Work request: Identify and pull out each line of the entries in which "down" occurs.

Extracted material:
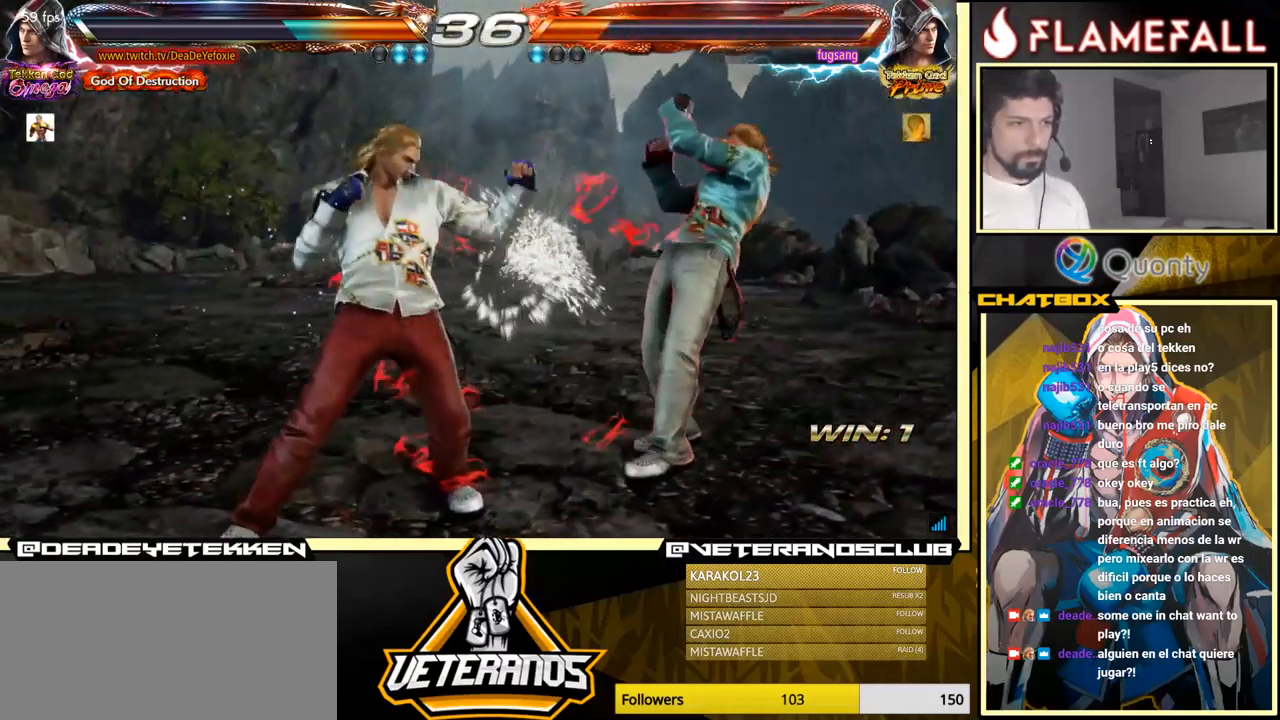
{"buttons": [], "left_stick": "left", "events": [[167, "left_stick", "left"], [250, "left_stick", "center"], [300, "left_stick", "left"]]}
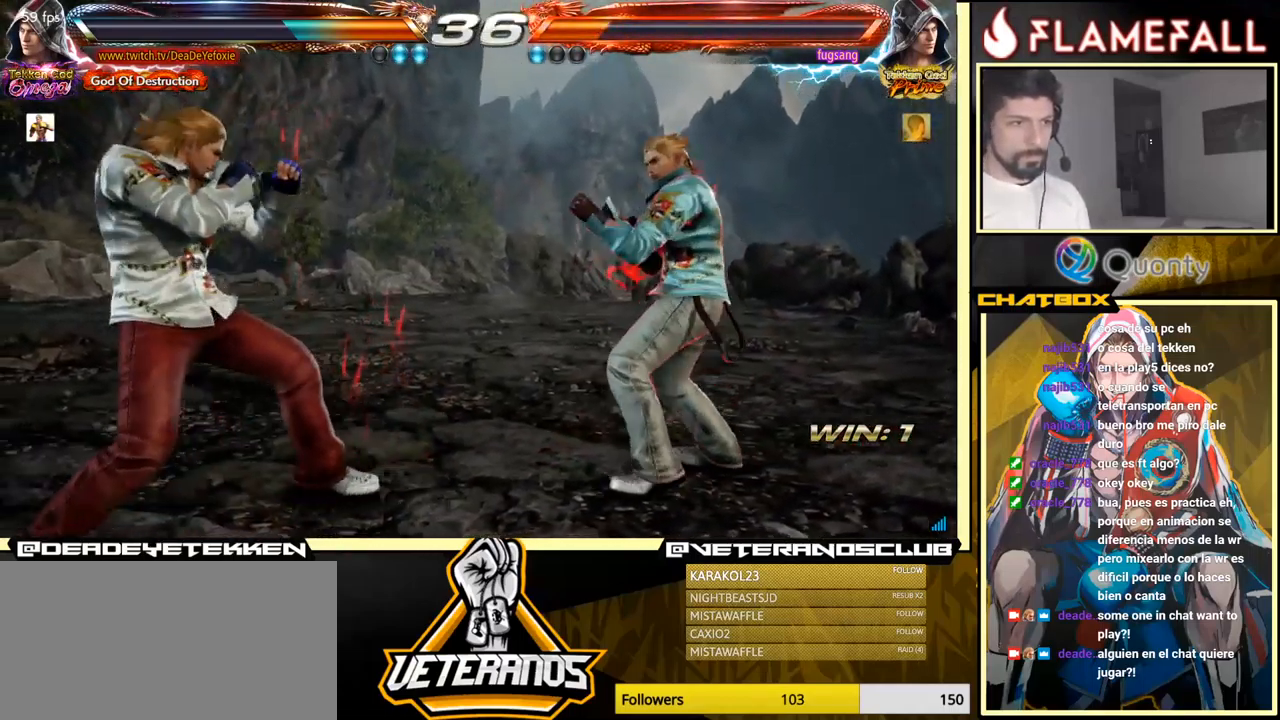
{"buttons": [], "left_stick": "left", "events": [[117, "left_stick", "down-left"], [233, "left_stick", "center"], [283, "left_stick", "left"]]}
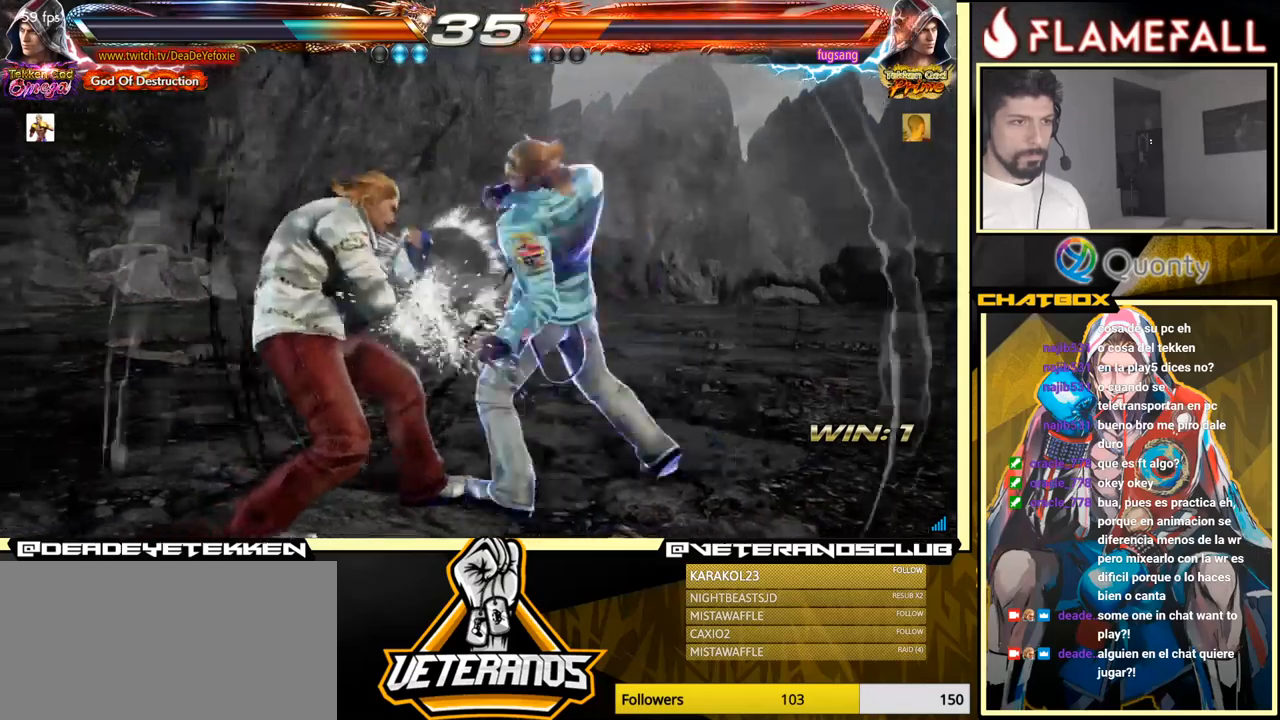
{"buttons": [], "left_stick": "center", "events": [[467, "left_stick", "center"]]}
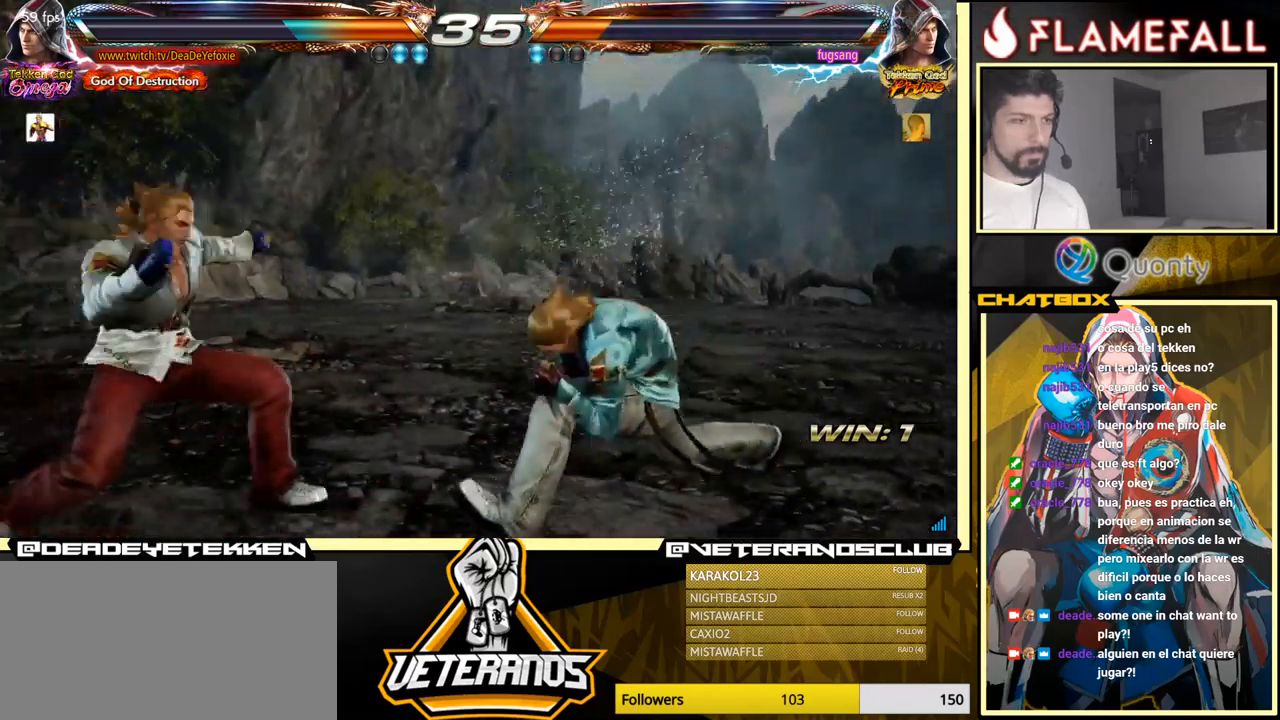
{"buttons": [], "left_stick": "down-left", "events": [[117, "left_stick", "left"], [200, "left_stick", "center"], [284, "left_stick", "left"], [434, "left_stick", "down-left"]]}
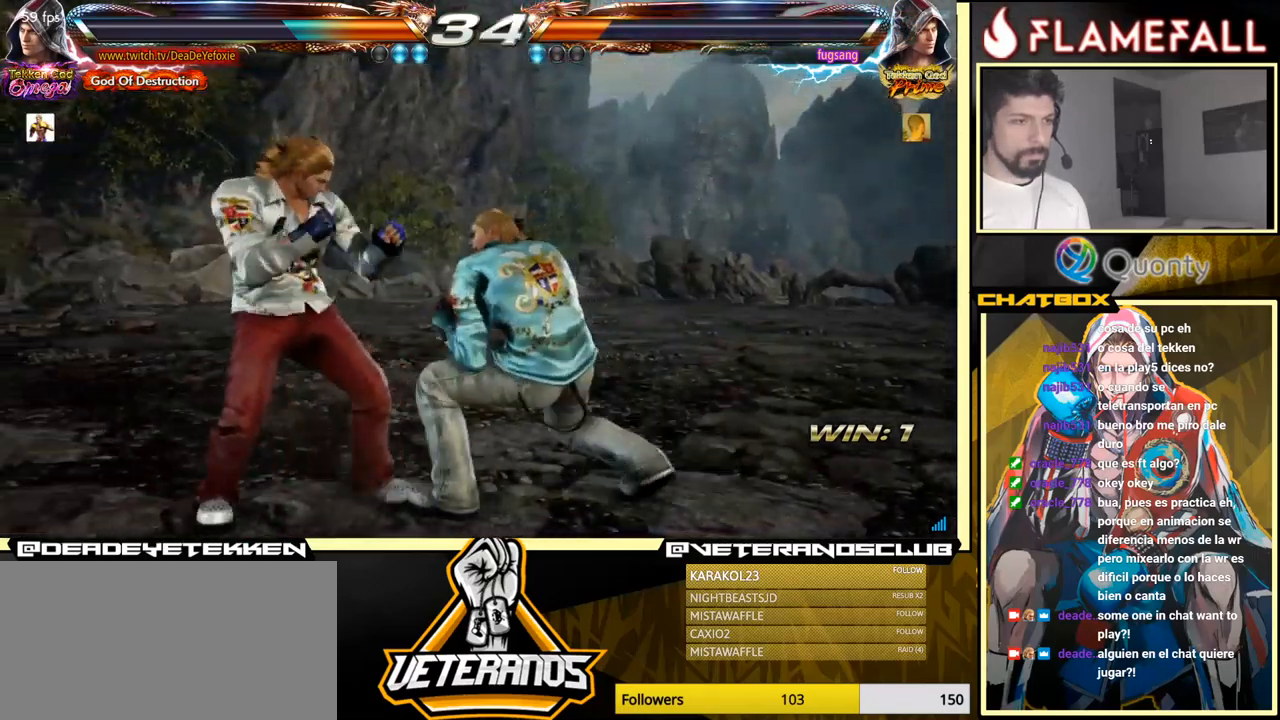
{"buttons": [], "left_stick": "left", "events": [[34, "left_stick", "center"], [84, "left_stick", "left"]]}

Expected answer:
{"buttons": [], "left_stick": "left", "events": [[117, "left_stick", "down-left"], [233, "left_stick", "center"], [283, "left_stick", "left"]]}
{"buttons": [], "left_stick": "down-left", "events": [[117, "left_stick", "left"], [200, "left_stick", "center"], [284, "left_stick", "left"], [434, "left_stick", "down-left"]]}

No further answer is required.